Records from a dataset:
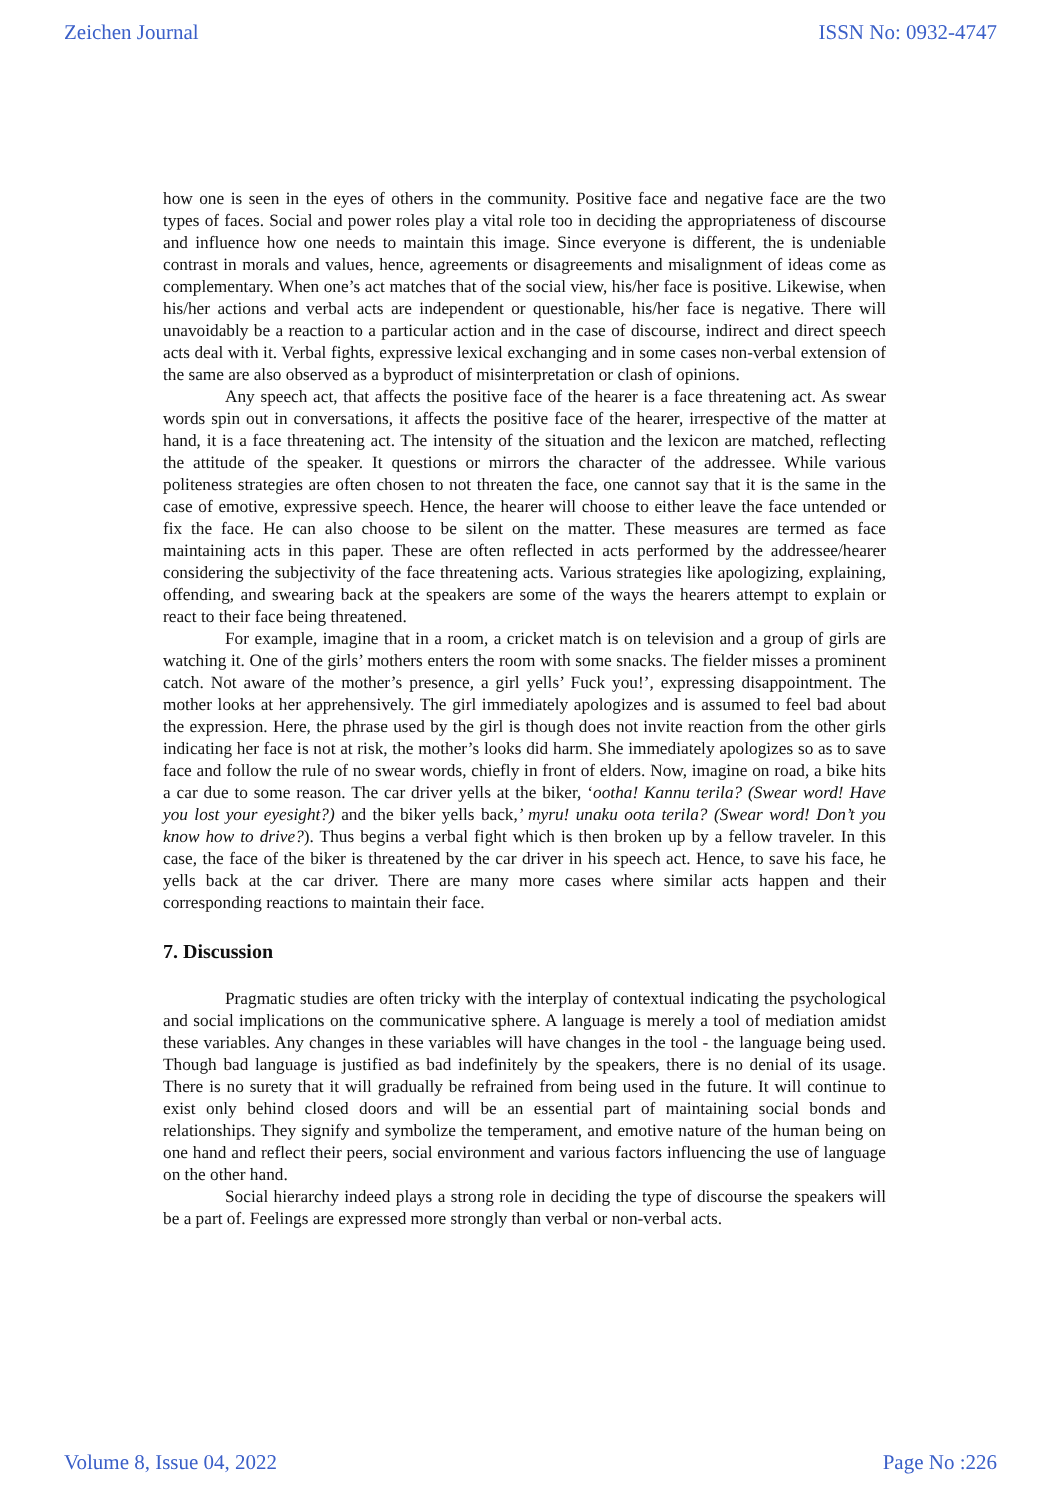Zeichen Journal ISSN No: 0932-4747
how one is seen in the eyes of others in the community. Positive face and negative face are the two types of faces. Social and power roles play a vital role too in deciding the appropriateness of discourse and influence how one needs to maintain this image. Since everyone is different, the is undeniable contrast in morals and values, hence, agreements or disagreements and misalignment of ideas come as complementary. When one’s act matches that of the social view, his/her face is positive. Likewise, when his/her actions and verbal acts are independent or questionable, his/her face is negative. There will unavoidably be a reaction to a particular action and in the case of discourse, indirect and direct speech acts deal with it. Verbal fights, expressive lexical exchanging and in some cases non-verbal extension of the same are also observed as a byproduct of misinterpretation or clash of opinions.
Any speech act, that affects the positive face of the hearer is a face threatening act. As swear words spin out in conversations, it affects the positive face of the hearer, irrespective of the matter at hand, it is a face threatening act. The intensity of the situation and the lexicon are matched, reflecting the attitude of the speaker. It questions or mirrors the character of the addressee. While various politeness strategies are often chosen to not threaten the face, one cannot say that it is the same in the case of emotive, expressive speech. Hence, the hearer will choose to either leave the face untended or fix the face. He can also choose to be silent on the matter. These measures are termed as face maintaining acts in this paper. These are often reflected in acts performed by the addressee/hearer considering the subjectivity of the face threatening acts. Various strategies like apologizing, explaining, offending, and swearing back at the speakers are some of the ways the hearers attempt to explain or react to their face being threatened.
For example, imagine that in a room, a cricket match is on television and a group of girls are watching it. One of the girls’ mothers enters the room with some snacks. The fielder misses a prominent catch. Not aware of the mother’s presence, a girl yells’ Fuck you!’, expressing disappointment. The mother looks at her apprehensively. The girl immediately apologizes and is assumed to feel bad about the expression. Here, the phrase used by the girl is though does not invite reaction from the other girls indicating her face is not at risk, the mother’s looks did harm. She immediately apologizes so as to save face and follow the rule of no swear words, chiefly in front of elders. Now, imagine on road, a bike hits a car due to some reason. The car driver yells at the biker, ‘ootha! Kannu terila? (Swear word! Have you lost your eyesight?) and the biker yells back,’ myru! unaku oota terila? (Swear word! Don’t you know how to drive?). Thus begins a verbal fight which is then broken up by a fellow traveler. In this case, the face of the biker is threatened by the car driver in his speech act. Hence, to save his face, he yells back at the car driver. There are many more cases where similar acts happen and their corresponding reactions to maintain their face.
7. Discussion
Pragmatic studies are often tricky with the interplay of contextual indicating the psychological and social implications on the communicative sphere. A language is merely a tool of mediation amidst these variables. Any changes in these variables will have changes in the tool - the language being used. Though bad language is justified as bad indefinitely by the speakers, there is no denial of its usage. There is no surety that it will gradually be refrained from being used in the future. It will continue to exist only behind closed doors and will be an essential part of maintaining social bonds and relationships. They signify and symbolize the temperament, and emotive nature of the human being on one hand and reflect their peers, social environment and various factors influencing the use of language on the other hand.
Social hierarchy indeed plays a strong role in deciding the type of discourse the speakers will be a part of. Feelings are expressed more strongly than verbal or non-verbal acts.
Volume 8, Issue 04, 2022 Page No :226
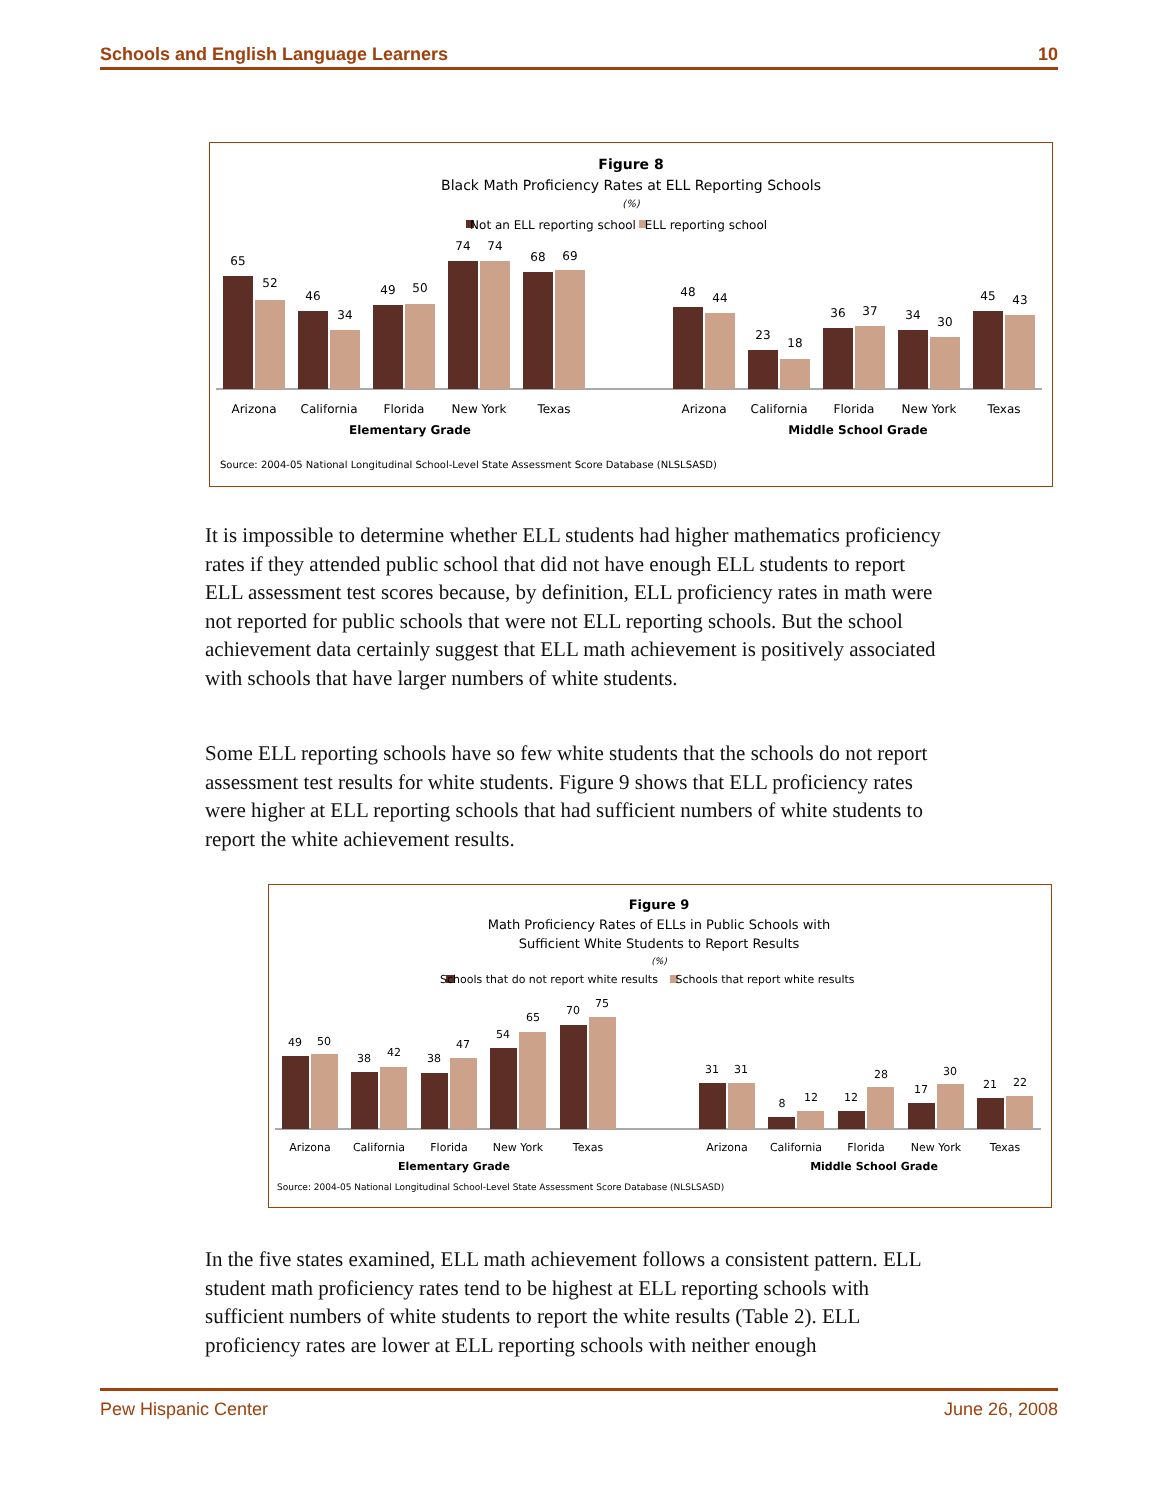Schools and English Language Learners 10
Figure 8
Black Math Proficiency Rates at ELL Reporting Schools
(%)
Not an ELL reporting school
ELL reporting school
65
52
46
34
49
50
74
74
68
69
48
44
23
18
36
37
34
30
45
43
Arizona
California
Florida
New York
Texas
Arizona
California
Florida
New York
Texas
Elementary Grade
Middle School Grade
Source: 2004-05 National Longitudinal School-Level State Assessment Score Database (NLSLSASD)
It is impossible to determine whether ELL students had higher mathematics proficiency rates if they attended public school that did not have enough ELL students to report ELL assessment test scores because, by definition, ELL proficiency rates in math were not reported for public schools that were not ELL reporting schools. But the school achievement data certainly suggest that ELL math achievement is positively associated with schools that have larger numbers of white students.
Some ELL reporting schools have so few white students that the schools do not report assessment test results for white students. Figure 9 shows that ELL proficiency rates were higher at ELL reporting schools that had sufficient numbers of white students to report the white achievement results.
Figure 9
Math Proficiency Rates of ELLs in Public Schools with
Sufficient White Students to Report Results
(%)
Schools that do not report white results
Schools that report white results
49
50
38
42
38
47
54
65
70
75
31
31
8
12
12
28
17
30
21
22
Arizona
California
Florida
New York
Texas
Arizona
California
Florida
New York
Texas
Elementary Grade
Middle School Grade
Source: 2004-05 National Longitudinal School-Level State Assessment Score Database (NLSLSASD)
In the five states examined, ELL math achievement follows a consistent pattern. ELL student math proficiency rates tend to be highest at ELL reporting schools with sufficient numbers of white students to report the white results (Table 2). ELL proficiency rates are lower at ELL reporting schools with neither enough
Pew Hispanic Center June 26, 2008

• **REQUIREMENT**: Would you give the records again exactly, dropping the pictures?

• **EXPECTED ANSWER**:
Zeichen Journal ISSN No: 0932-4747
how one is seen in the eyes of others in the community. Positive face and negative face are the two types of faces. Social and power roles play a vital role too in deciding the appropriateness of discourse and influence how one needs to maintain this image. Since everyone is different, the is undeniable contrast in morals and values, hence, agreements or disagreements and misalignment of ideas come as complementary. When one’s act matches that of the social view, his/her face is positive. Likewise, when his/her actions and verbal acts are independent or questionable, his/her face is negative. There will unavoidably be a reaction to a particular action and in the case of discourse, indirect and direct speech acts deal with it. Verbal fights, expressive lexical exchanging and in some cases non-verbal extension of the same are also observed as a byproduct of misinterpretation or clash of opinions.
Any speech act, that affects the positive face of the hearer is a face threatening act. As swear words spin out in conversations, it affects the positive face of the hearer, irrespective of the matter at hand, it is a face threatening act. The intensity of the situation and the lexicon are matched, reflecting the attitude of the speaker. It questions or mirrors the character of the addressee. While various politeness strategies are often chosen to not threaten the face, one cannot say that it is the same in the case of emotive, expressive speech. Hence, the hearer will choose to either leave the face untended or fix the face. He can also choose to be silent on the matter. These measures are termed as face maintaining acts in this paper. These are often reflected in acts performed by the addressee/hearer considering the subjectivity of the face threatening acts. Various strategies like apologizing, explaining, offending, and swearing back at the speakers are some of the ways the hearers attempt to explain or react to their face being threatened.
For example, imagine that in a room, a cricket match is on television and a group of girls are watching it. One of the girls’ mothers enters the room with some snacks. The fielder misses a prominent catch. Not aware of the mother’s presence, a girl yells’ Fuck you!’, expressing disappointment. The mother looks at her apprehensively. The girl immediately apologizes and is assumed to feel bad about the expression. Here, the phrase used by the girl is though does not invite reaction from the other girls indicating her face is not at risk, the mother’s looks did harm. She immediately apologizes so as to save face and follow the rule of no swear words, chiefly in front of elders. Now, imagine on road, a bike hits a car due to some reason. The car driver yells at the biker, ‘ootha! Kannu terila? (Swear word! Have you lost your eyesight?) and the biker yells back,’ myru! unaku oota terila? (Swear word! Don’t you know how to drive?). Thus begins a verbal fight which is then broken up by a fellow traveler. In this case, the face of the biker is threatened by the car driver in his speech act. Hence, to save his face, he yells back at the car driver. There are many more cases where similar acts happen and their corresponding reactions to maintain their face.
7. Discussion
Pragmatic studies are often tricky with the interplay of contextual indicating the psychological and social implications on the communicative sphere. A language is merely a tool of mediation amidst these variables. Any changes in these variables will have changes in the tool - the language being used. Though bad language is justified as bad indefinitely by the speakers, there is no denial of its usage. There is no surety that it will gradually be refrained from being used in the future. It will continue to exist only behind closed doors and will be an essential part of maintaining social bonds and relationships. They signify and symbolize the temperament, and emotive nature of the human being on one hand and reflect their peers, social environment and various factors influencing the use of language on the other hand.
Social hierarchy indeed plays a strong role in deciding the type of discourse the speakers will be a part of. Feelings are expressed more strongly than verbal or non-verbal acts.
Volume 8, Issue 04, 2022 Page No :226
Schools and English Language Learners 10
Figure 8
Black Math Proficiency Rates at ELL Reporting Schools
(%)
Not an ELL reporting school
ELL reporting school
65
52
46
34
49
50
74
74
68
69
48
44
23
18
36
37
34
30
45
43
Arizona
California
Florida
New York
Texas
Arizona
California
Florida
New York
Texas
Elementary Grade
Middle School Grade
Source: 2004-05 National Longitudinal School-Level State Assessment Score Database (NLSLSASD)
It is impossible to determine whether ELL students had higher mathematics proficiency rates if they attended public school that did not have enough ELL students to report ELL assessment test scores because, by definition, ELL proficiency rates in math were not reported for public schools that were not ELL reporting schools. But the school achievement data certainly suggest that ELL math achievement is positively associated with schools that have larger numbers of white students.
Some ELL reporting schools have so few white students that the schools do not report assessment test results for white students. Figure 9 shows that ELL proficiency rates were higher at ELL reporting schools that had sufficient numbers of white students to report the white achievement results.
Figure 9
Math Proficiency Rates of ELLs in Public Schools with
Sufficient White Students to Report Results
(%)
Schools that do not report white results
Schools that report white results
49
50
38
42
38
47
54
65
70
75
31
31
8
12
12
28
17
30
21
22
Arizona
California
Florida
New York
Texas
Arizona
California
Florida
New York
Texas
Elementary Grade
Middle School Grade
Source: 2004-05 National Longitudinal School-Level State Assessment Score Database (NLSLSASD)
In the five states examined, ELL math achievement follows a consistent pattern. ELL student math proficiency rates tend to be highest at ELL reporting schools with sufficient numbers of white students to report the white results (Table 2). ELL proficiency rates are lower at ELL reporting schools with neither enough
Pew Hispanic Center June 26, 2008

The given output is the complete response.